Mais les fêtes, naturellement, ce n'était pas que ça, nous courions du matin au soir, afin de ne rien manquer: Compétition d'aviron, matches de water-polo, et certaines années (lointaines, il est vrai), régates de palangriers, toutes voiles déployées... Jeux nautiques consistant par exemple, à poursuivre à la nage des cochons de lait ou des canards enduits de suif, jetés à la mer, et tenter de s'en emparer... Ou bien encore, à marcher sur une poutre savonnée, essayer de décrocher tout au bout un drapeau, en évitant de chuter dans l' eau... Tournois de pétanque ou de boules lyonnaises... Mâts de cocagne...
Les adultes, pour leur part, attendaient avec impatience que le bal commence, et à l'heure dite, la foule se dirigeait vers la Place d' Isly.
Cette année-là encore, on avait fait appel à Martial Ayéla et son orchestre, la piste de danse s'avérait tout de suite trop petite... Et ceux qui venaient juste pour regarder, se trouvaient relégués derrière la ligne des palmiers qui ceinturaient la place.
Les bars pourtant nombreux, et les buvettes, ne désemplissaient pas et... Sans relâche, les barmen dont les effectifs étaient pourtant renforcés, servaient une clientèle assoiffée... Par les brochettes et la rate farcie bien salées et poivrées, aux odeurs tentatrices, vendues à l'extérieur devant l'entrée.
Le quatrième et dernier jour, le critérium cycliste, attraction très prisée de la foule, mettait en compétition des coureurs venus des quatre coins de l'Oranie. La vedette en était, sans conteste, notre concitoyen Kiter, qui bien que distancé et par conséquent éliminé après quelques tours, refusait d'obéir aux injonctions du speaker et continuait imperturbablement sa course, poursuivi par les quolibets d'une foule moqueuse.
L'après-midi du même jour, une nombreuse assistance écoutait les courageux participants au radio-crochet, et les départageait par des applaudissements nourris et des vivats ou des lazzis cruellement moqueurs.

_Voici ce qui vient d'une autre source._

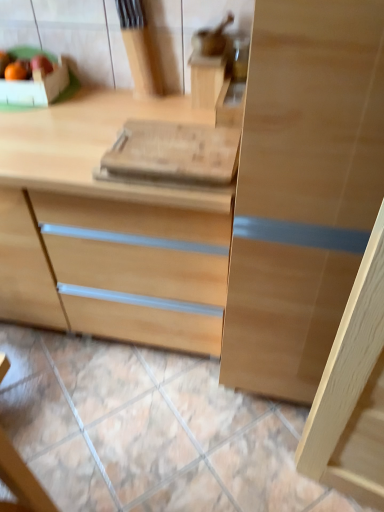
Question: Does matte wooden apple at upper left have a lesser height compared to natural wood chest of drawers at center?

Choices:
 (A) yes
 (B) no

Answer: (A)

Question: Is matte wooden apple at upper left not close to natural wood chest of drawers at center?

Choices:
 (A) no
 (B) yes

Answer: (A)

Question: From the image's perspective, would you say matte wooden apple at upper left is positioned over natural wood chest of drawers at center?

Choices:
 (A) yes
 (B) no

Answer: (A)

Question: Considering the relative sizes of matte wooden apple at upper left and natural wood chest of drawers at center in the image provided, is matte wooden apple at upper left wider than natural wood chest of drawers at center?

Choices:
 (A) yes
 (B) no

Answer: (B)

Question: Does matte wooden apple at upper left have a greater height compared to natural wood chest of drawers at center?

Choices:
 (A) yes
 (B) no

Answer: (B)

Question: Does matte wooden apple at upper left have a larger size compared to natural wood chest of drawers at center?

Choices:
 (A) no
 (B) yes

Answer: (A)

Question: Does natural wood chest of drawers at center have a larger size compared to matte wooden apple at upper left?

Choices:
 (A) yes
 (B) no

Answer: (A)

Question: Is natural wood chest of drawers at center positioned before matte wooden apple at upper left?

Choices:
 (A) no
 (B) yes

Answer: (B)

Question: Considering the relative sizes of natural wood chest of drawers at center and matte wooden apple at upper left in the image provided, is natural wood chest of drawers at center thinner than matte wooden apple at upper left?

Choices:
 (A) no
 (B) yes

Answer: (A)

Question: Is natural wood chest of drawers at center positioned beyond the bounds of matte wooden apple at upper left?

Choices:
 (A) yes
 (B) no

Answer: (A)

Question: From the image's perspective, is natural wood chest of drawers at center beneath matte wooden apple at upper left?

Choices:
 (A) no
 (B) yes

Answer: (B)

Question: Considering the relative positions of natural wood chest of drawers at center and matte wooden apple at upper left in the image provided, is natural wood chest of drawers at center to the left of matte wooden apple at upper left from the viewer's perspective?

Choices:
 (A) no
 (B) yes

Answer: (A)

Le jour de l'Assomption, avaient lieu la procession et la bénédiction en mer des barques des pêcheurs et de leurs équipages. Tous les bateaux, surchargés à couler d'Arzewiens et de "touristes pèlerins", suivaient, au plus près, la voiture amphibie de la Base navale transportant la statue de la Sainte Patronne d' Arzew, notre curé, les enfants de choeur et les "enfants de Marie". Tous ces fidèles embarqués unissaient leurs voix en chantant, avec ferveur, un émouvant Ave Maria dont les couplets se succédaient pendant tout le temps que durait la cérémonie.
Et le soir même, clôturant ces quatre jours de liesse populaire, un incomparable feu d'artifice éclatait dans le ciel, et ses reflets sur les eaux du port, augmentaient encore sa magnificence, offrant à une assistance émerveillée, un spectacle qu'elle ovationnait et applaudissait à tout rompre, depuis la plage où elle s'était agglutinée. C'était fini, nos visiteurs nous quittaient dès le lendemain, et la vie reprenait son cours normal. Arzew se réveillait, encore tout étourdi, mais fier d'avoir été pendant ces quatre jours, le "centre de notre petit monde"...
Est-ce que je suis chauvine, de croire encore, après tout ce temps, que ces fêtes étaient ce qu'on faisait de mieux… Toujours est-il, qu'à chaque fois que j'ai eu l'occasion, au hasard de rencontres avec des oraniens auxquels j'apprenais que j'étais arzewienne, je me suis entendue dire: "ah, les fêtes d'Arzew, quel bon souvenir" !!